[[ EXERCISE DATA, beginning ]]

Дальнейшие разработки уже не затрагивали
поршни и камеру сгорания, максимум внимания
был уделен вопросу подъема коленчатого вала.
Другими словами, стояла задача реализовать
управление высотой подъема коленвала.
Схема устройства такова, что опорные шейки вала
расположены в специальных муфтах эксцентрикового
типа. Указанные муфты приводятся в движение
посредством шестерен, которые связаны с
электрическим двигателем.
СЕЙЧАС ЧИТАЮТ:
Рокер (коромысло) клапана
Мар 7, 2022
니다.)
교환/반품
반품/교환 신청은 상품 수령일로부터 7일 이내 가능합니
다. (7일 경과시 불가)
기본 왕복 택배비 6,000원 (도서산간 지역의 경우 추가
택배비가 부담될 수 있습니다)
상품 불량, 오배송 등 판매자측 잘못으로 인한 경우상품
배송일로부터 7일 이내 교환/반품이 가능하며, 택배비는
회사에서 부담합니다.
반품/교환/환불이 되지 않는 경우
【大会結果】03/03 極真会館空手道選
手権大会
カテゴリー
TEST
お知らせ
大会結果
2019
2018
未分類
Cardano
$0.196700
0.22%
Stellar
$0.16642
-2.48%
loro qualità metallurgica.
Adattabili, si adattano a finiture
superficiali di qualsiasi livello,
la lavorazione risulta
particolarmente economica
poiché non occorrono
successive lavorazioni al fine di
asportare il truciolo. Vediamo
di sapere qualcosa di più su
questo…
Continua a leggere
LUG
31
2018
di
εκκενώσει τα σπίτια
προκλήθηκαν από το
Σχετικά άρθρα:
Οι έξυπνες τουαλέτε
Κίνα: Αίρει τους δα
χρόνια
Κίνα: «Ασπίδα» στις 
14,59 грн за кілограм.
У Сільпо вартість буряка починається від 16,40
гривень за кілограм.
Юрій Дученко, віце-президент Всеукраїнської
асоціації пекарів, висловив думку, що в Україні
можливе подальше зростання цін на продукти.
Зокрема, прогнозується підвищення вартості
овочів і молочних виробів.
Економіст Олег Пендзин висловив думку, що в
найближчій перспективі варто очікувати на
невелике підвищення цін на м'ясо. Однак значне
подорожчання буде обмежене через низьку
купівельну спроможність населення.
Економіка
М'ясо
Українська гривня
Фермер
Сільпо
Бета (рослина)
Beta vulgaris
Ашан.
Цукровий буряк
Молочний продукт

[[ EXERCISE DATA, end ]]
[[ EXERCISE DATA, beginning ]]

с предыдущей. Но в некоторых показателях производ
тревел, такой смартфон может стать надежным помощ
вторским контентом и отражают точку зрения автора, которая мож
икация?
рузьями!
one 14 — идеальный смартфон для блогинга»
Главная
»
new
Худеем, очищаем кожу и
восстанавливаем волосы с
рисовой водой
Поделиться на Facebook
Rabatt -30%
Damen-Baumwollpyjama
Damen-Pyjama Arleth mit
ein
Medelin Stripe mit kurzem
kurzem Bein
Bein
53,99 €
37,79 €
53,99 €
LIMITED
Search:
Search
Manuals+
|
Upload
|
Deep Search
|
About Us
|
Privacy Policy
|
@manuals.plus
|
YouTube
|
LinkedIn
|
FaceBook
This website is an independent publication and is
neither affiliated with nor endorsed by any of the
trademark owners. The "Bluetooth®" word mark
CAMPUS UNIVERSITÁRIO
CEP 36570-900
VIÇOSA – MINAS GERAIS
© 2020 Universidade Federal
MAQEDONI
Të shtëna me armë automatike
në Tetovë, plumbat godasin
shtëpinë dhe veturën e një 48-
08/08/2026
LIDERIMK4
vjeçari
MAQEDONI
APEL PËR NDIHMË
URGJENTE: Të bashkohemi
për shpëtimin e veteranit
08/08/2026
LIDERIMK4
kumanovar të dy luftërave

[[ EXERCISE DATA, end ]]
[[ EXERCISE DATA, beginning ]]

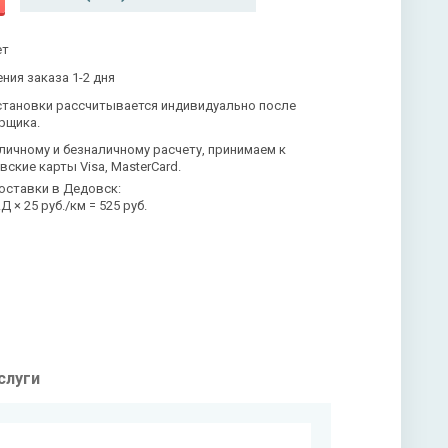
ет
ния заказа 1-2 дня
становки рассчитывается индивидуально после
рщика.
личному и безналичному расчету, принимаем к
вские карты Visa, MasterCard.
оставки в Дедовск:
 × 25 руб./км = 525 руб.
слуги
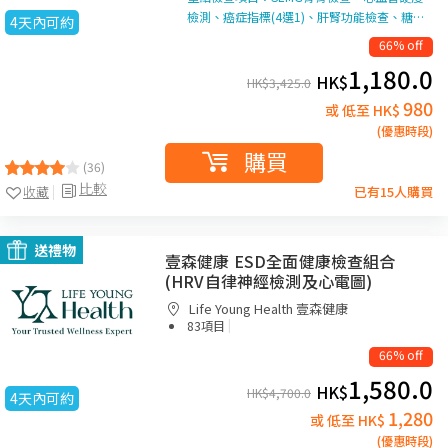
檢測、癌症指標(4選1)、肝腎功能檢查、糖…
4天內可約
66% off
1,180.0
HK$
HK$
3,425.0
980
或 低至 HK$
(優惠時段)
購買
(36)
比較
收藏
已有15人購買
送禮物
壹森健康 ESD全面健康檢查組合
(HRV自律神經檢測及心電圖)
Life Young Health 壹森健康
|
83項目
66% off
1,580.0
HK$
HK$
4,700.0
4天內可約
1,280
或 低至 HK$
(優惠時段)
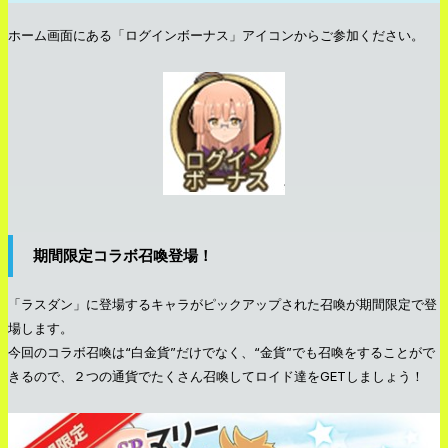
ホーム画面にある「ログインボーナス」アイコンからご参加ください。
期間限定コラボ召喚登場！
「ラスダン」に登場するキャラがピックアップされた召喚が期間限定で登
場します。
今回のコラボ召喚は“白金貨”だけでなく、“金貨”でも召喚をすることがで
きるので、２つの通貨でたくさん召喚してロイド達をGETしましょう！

[[ EXERCISE DATA, end ]]

REQUEST: Pull out each line of the rows that includes the word "кілограм", and copy those lines without changes.

SOLUTION:
14,59 грн за кілограм.
гривень за кілограм.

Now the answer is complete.